## What to work on:
Print every one of the following entries again line for line, keeping each character unchanged.

-------- Extracted information

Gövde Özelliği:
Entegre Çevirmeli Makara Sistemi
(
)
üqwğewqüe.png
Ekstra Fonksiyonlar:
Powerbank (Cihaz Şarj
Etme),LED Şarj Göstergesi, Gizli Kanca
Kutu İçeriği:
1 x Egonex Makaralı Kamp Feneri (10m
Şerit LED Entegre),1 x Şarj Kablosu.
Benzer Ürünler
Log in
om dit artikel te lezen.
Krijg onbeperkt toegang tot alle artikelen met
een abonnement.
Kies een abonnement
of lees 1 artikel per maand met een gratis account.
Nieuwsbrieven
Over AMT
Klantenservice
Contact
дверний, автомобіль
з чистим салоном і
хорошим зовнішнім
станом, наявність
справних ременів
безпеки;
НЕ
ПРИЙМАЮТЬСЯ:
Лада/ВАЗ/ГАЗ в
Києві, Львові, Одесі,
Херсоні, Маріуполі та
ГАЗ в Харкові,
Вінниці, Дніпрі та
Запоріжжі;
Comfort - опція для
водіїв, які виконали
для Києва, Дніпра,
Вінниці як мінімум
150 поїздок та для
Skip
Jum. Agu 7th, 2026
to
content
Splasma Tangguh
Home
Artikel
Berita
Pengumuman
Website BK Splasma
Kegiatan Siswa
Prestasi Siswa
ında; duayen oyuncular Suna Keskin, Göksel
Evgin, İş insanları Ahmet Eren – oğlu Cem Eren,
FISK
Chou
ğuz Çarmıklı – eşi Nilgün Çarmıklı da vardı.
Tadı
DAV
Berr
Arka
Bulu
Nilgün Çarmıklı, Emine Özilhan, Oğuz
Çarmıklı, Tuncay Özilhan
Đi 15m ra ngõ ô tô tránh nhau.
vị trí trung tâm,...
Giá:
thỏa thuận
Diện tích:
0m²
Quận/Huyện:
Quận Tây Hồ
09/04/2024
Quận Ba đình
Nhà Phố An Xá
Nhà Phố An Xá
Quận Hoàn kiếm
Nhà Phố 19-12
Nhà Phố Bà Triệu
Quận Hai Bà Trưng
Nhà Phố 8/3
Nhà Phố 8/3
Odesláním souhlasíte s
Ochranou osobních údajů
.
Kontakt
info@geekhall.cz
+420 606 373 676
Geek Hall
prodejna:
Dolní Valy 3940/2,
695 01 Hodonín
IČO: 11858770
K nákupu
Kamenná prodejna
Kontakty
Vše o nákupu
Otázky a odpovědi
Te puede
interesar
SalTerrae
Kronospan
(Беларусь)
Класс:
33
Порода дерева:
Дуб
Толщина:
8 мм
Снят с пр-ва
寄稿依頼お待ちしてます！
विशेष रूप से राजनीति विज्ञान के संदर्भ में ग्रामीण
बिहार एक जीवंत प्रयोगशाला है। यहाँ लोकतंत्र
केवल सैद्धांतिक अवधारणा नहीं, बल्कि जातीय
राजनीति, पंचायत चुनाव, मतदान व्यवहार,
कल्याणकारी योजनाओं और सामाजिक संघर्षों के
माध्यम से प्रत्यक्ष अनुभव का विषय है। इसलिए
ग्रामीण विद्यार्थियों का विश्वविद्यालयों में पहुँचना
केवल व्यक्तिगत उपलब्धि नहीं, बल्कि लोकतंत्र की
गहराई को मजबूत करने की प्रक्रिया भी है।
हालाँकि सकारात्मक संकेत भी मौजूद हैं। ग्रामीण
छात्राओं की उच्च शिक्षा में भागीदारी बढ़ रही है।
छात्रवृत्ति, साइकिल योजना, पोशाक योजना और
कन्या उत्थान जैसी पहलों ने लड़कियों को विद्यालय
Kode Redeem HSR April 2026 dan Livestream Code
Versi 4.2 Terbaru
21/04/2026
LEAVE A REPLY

----------------

## Task response:
Gövde Özelliği:
Entegre Çevirmeli Makara Sistemi
(
)
üqwğewqüe.png
Ekstra Fonksiyonlar:
Powerbank (Cihaz Şarj
Etme),LED Şarj Göstergesi, Gizli Kanca
Kutu İçeriği:
1 x Egonex Makaralı Kamp Feneri (10m
Şerit LED Entegre),1 x Şarj Kablosu.
Benzer Ürünler
Log in
om dit artikel te lezen.
Krijg onbeperkt toegang tot alle artikelen met
een abonnement.
Kies een abonnement
of lees 1 artikel per maand met een gratis account.
Nieuwsbrieven
Over AMT
Klantenservice
Contact
дверний, автомобіль
з чистим салоном і
хорошим зовнішнім
станом, наявність
справних ременів
безпеки;
НЕ
ПРИЙМАЮТЬСЯ:
Лада/ВАЗ/ГАЗ в
Києві, Львові, Одесі,
Херсоні, Маріуполі та
ГАЗ в Харкові,
Вінниці, Дніпрі та
Запоріжжі;
Comfort - опція для
водіїв, які виконали
для Києва, Дніпра,
Вінниці як мінімум
150 поїздок та для
Skip
Jum. Agu 7th, 2026
to
content
Splasma Tangguh
Home
Artikel
Berita
Pengumuman
Website BK Splasma
Kegiatan Siswa
Prestasi Siswa
ında; duayen oyuncular Suna Keskin, Göksel
Evgin, İş insanları Ahmet Eren – oğlu Cem Eren,
FISK
Chou
ğuz Çarmıklı – eşi Nilgün Çarmıklı da vardı.
Tadı
DAV
Berr
Arka
Bulu
Nilgün Çarmıklı, Emine Özilhan, Oğuz
Çarmıklı, Tuncay Özilhan
Đi 15m ra ngõ ô tô tránh nhau.
vị trí trung tâm,...
Giá:
thỏa thuận
Diện tích:
0m²
Quận/Huyện:
Quận Tây Hồ
09/04/2024
Quận Ba đình
Nhà Phố An Xá
Nhà Phố An Xá
Quận Hoàn kiếm
Nhà Phố 19-12
Nhà Phố Bà Triệu
Quận Hai Bà Trưng
Nhà Phố 8/3
Nhà Phố 8/3
Odesláním souhlasíte s
Ochranou osobních údajů
.
Kontakt
info@geekhall.cz
+420 606 373 676
Geek Hall
prodejna:
Dolní Valy 3940/2,
695 01 Hodonín
IČO: 11858770
K nákupu
Kamenná prodejna
Kontakty
Vše o nákupu
Otázky a odpovědi
Te puede
interesar
SalTerrae
Kronospan
(Беларусь)
Класс:
33
Порода дерева:
Дуб
Толщина:
8 мм
Снят с пр-ва
寄稿依頼お待ちしてます！
विशेष रूप से राजनीति विज्ञान के संदर्भ में ग्रामीण
बिहार एक जीवंत प्रयोगशाला है। यहाँ लोकतंत्र
केवल सैद्धांतिक अवधारणा नहीं, बल्कि जातीय
राजनीति, पंचायत चुनाव, मतदान व्यवहार,
कल्याणकारी योजनाओं और सामाजिक संघर्षों के
माध्यम से प्रत्यक्ष अनुभव का विषय है। इसलिए
ग्रामीण विद्यार्थियों का विश्वविद्यालयों में पहुँचना
केवल व्यक्तिगत उपलब्धि नहीं, बल्कि लोकतंत्र की
गहराई को मजबूत करने की प्रक्रिया भी है।
हालाँकि सकारात्मक संकेत भी मौजूद हैं। ग्रामीण
छात्राओं की उच्च शिक्षा में भागीदारी बढ़ रही है।
छात्रवृत्ति, साइकिल योजना, पोशाक योजना और
कन्या उत्थान जैसी पहलों ने लड़कियों को विद्यालय
Kode Redeem HSR April 2026 dan Livestream Code
Versi 4.2 Terbaru
21/04/2026
LEAVE A REPLY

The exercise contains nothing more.